* [DO THIS]:
Output the passage from the thread on the 041_checkpoint_at_promote.pl bug, word for word, starting with "nitinjadhavpostgres@gmail.com" and going on through "logs for that.".

-- begin DOCUMENT SECTION --

Address the bug in 041_checkpoint_at_promote.pl

Started by Nitin Jadhavover 1 year ago7 messageshackers

nitinjadhavpostgres@gmail.com

over 1 year ago

While testing, I discovered an issue in 041_checkpoint_at_promote.pl.

# Wait until the previous restart point completes on the newly-promoted
# standby, checking the logs for that.
my $checkpoint_complete = 0;
foreach my $i (0 .. 10 * $PostgreSQL::Test::Utils::timeout_default)
{
if ($node_standby->log_contains("restartpoint complete"), $logstart)
{
$checkpoint_complete = 1;
last;
}
usleep(100_000);
}
is($checkpoint_complete, 1, 'restart point has completed');

The code is intended to wait for the restart point to complete before
proceeding. However, it doesn't actually wait. Regardless of whether
the restart point completes, the loop exits after the first iteration
because the if condition always evaluates to true. This happens
because $logstart is not passed as an argument to log_contains() by
mistake. If the restart point operation is quick, this issue might not
be noticeable, which is often the case.

I've attached a patch to fix this issue. Please review and share your feedback.

Best Regards,
Nitin Jadhav
Azure Database for PostgreSQL
Microsoft

Michael Paquier

michael@paquier.xyz

over 1 year ago

In reply to: Nitin Jadhav (#1)

-- end DOCUMENT SECTION --
-- begin MATERIAL SHOWN --

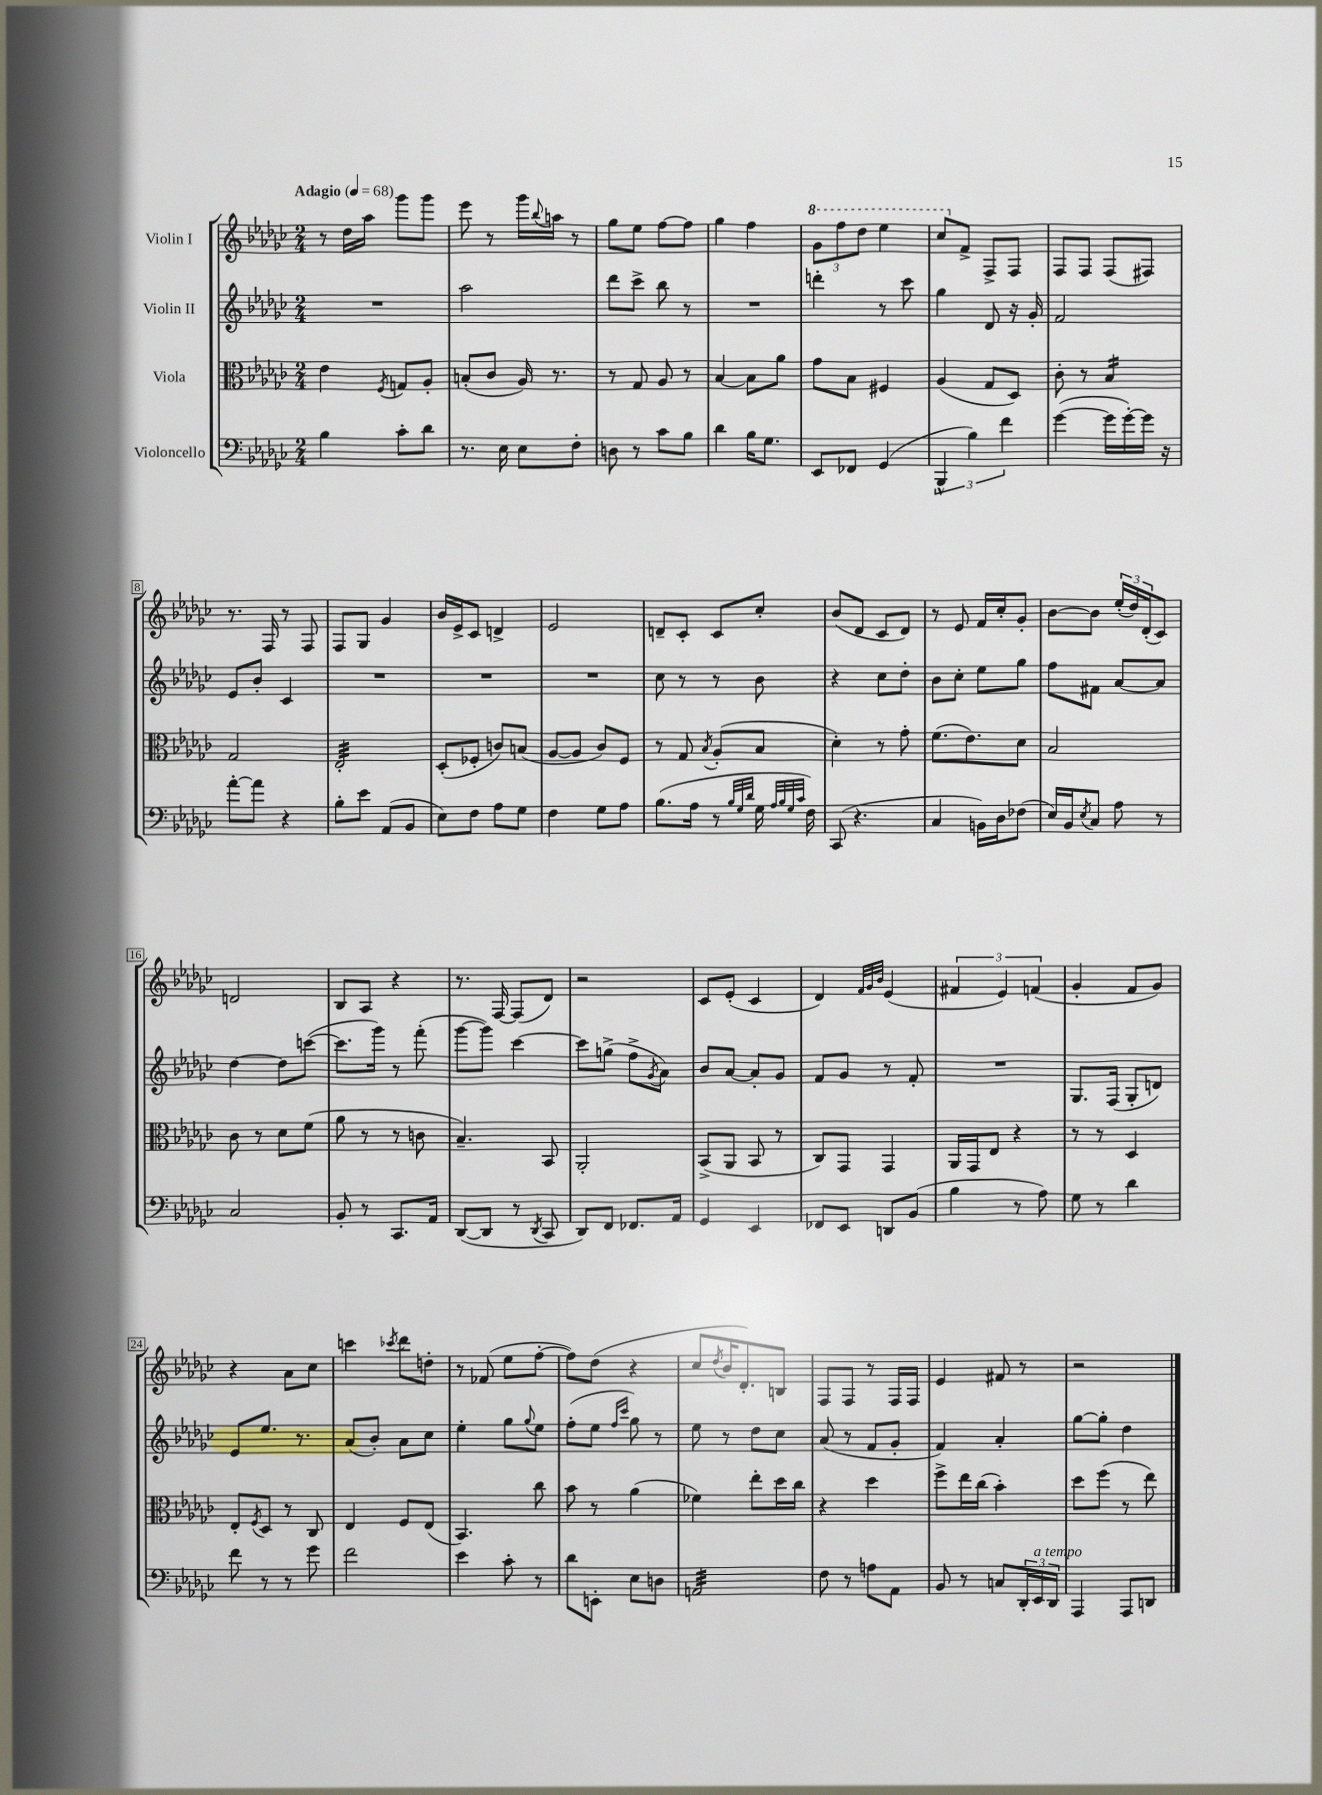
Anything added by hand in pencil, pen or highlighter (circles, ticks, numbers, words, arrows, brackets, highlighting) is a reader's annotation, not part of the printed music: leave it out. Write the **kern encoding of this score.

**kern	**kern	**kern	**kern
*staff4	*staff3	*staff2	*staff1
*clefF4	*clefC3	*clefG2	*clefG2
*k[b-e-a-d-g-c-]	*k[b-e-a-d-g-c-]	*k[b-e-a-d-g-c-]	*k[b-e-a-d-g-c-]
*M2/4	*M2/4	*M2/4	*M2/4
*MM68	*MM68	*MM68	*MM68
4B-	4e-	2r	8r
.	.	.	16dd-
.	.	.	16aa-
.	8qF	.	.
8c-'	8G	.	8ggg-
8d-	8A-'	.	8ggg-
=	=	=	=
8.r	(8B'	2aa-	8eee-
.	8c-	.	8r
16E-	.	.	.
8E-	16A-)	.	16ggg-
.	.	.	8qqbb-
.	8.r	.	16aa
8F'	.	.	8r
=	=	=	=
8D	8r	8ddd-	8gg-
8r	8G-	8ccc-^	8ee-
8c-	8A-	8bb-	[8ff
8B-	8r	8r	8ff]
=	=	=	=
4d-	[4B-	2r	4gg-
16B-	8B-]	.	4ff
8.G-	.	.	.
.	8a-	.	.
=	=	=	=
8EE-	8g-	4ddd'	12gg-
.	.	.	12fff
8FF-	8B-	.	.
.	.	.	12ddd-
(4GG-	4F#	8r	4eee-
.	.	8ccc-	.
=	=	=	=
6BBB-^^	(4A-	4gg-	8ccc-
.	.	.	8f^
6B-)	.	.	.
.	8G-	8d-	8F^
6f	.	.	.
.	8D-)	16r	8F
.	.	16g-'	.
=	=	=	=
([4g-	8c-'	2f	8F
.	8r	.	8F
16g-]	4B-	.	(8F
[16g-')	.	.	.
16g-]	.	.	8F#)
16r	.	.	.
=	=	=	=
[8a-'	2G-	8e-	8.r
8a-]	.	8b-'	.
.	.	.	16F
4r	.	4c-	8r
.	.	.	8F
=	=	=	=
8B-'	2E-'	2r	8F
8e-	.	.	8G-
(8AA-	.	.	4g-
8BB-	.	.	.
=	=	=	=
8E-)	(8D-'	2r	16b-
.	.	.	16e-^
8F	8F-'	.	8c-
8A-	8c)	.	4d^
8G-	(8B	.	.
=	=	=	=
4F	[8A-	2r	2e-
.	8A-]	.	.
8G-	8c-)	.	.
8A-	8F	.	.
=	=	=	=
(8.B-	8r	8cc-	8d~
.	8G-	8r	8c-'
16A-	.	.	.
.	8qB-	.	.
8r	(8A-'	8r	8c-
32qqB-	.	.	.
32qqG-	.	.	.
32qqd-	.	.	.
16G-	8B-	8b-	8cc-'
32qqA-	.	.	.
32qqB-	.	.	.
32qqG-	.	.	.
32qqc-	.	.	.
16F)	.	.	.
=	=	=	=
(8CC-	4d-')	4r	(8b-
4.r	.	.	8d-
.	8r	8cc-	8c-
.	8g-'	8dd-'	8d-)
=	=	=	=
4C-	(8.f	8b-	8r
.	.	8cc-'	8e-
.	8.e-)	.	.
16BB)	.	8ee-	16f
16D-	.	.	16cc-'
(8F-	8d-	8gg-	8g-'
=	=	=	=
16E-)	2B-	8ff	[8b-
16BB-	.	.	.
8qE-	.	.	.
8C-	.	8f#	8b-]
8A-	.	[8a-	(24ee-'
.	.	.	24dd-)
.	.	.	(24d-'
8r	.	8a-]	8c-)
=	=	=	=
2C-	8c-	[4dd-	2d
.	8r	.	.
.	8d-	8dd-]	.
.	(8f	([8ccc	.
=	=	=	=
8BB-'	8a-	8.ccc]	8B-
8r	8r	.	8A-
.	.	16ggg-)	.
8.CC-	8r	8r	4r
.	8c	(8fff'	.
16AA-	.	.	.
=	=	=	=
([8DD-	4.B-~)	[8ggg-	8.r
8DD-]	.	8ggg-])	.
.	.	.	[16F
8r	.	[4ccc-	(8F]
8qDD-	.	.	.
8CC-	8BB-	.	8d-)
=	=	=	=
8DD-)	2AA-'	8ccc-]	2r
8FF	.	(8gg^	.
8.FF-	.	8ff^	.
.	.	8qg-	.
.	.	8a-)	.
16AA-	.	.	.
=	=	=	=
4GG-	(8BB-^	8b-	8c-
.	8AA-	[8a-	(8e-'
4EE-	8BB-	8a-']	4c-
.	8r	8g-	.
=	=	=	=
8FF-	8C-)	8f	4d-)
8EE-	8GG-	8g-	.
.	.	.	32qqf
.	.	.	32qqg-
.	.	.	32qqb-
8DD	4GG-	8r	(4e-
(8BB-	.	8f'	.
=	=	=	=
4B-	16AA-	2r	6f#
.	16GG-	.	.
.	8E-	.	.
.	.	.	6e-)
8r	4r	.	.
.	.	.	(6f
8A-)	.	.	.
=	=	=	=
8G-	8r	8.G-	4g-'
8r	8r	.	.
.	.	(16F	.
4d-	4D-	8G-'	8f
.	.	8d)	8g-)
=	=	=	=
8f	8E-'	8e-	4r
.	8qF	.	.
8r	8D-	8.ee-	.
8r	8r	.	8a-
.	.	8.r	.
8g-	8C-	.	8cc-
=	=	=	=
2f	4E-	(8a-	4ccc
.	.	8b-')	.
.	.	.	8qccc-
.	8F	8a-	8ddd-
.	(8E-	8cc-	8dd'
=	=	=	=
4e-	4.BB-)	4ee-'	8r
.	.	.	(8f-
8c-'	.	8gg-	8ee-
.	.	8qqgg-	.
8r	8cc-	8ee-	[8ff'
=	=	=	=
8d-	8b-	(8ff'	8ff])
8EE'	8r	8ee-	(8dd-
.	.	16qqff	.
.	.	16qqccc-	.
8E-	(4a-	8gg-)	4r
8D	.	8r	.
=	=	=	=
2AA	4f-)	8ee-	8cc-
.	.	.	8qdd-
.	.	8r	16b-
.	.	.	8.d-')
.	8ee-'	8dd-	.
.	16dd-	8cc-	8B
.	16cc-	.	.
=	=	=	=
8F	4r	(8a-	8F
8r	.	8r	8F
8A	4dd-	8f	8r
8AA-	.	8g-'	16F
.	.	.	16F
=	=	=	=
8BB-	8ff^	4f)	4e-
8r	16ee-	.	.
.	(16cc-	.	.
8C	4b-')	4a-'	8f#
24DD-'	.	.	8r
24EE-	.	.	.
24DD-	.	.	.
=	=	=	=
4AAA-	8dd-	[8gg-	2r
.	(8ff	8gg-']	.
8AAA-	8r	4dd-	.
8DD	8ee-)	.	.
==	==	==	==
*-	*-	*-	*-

-- end MATERIAL SHOWN --
-- begin MATERIAL SHOWN --

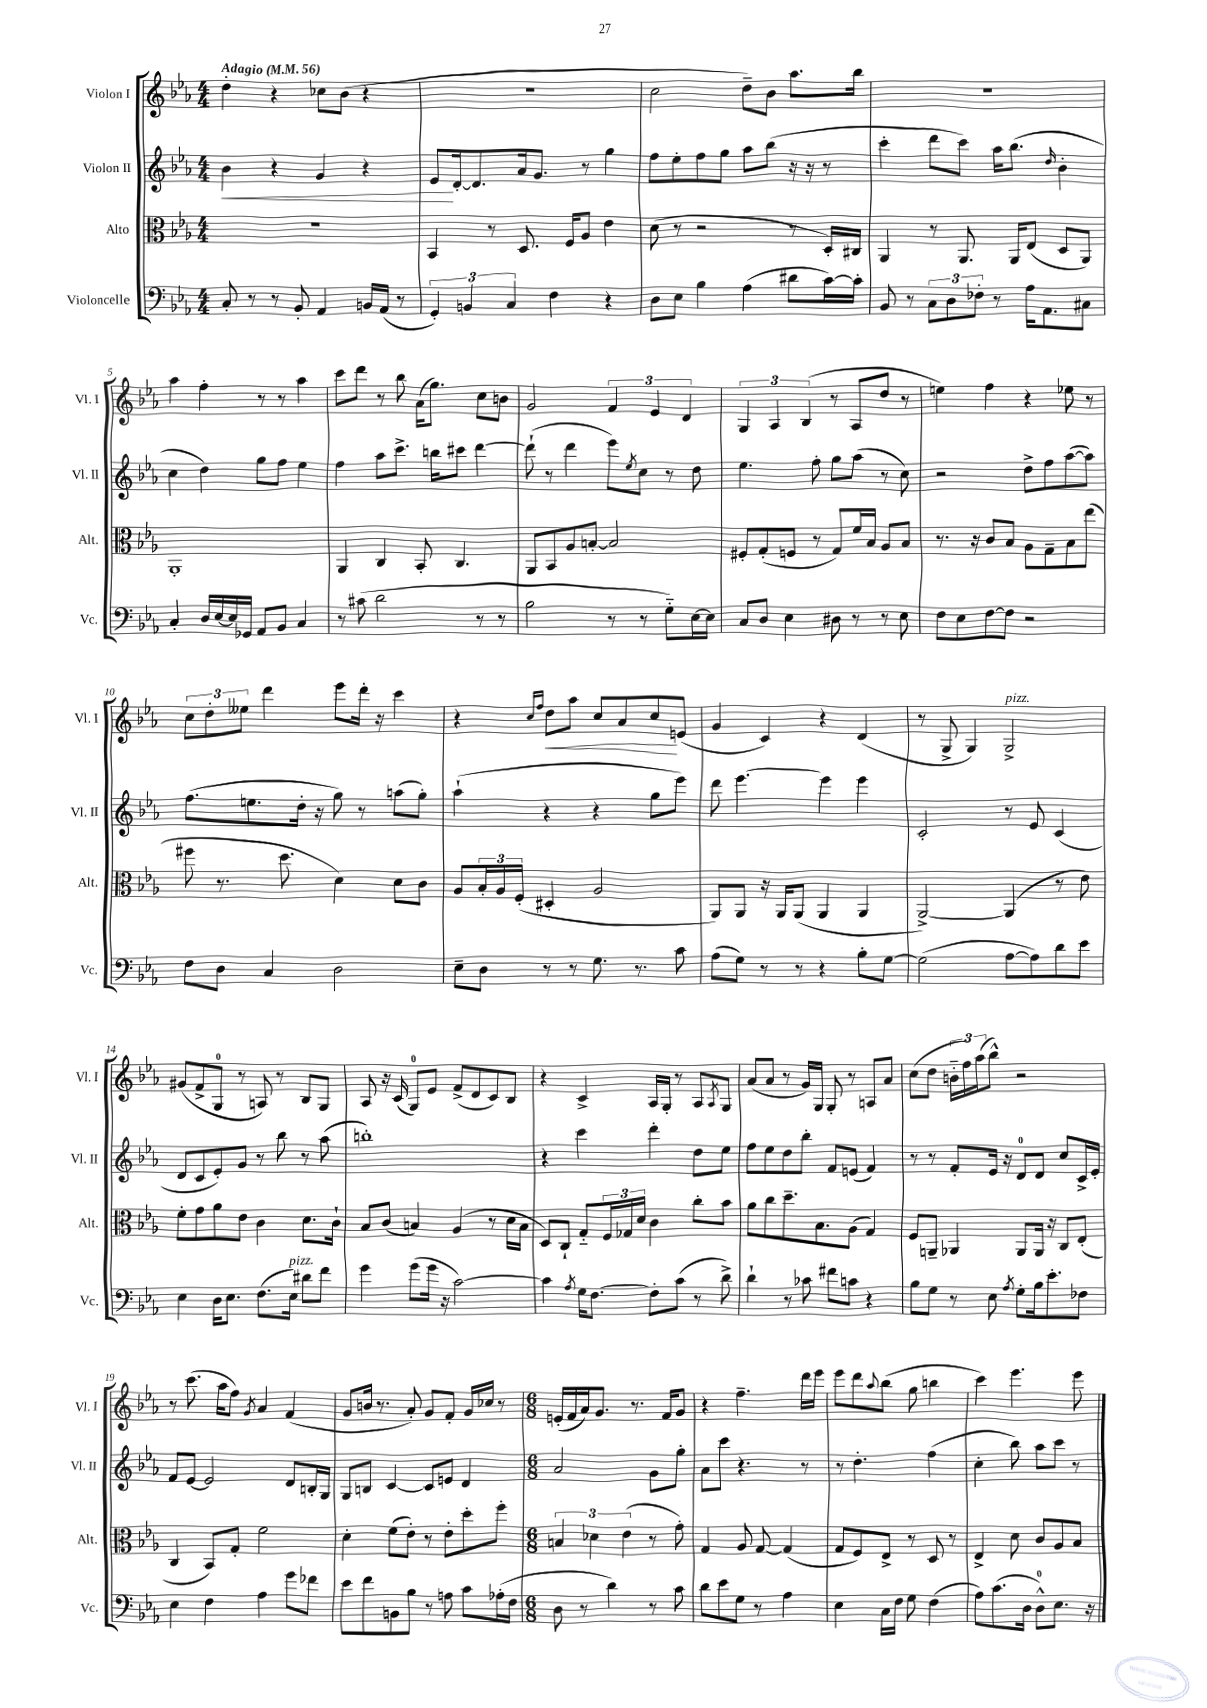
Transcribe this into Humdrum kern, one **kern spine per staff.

-- end MATERIAL SHOWN --

* [PROBLEM SOLUTION]:
nitinjadhavpostgres@gmail.com

over 1 year ago

While testing, I discovered an issue in 041_checkpoint_at_promote.pl.

# Wait until the previous restart point completes on the newly-promoted
# standby, checking the logs for that.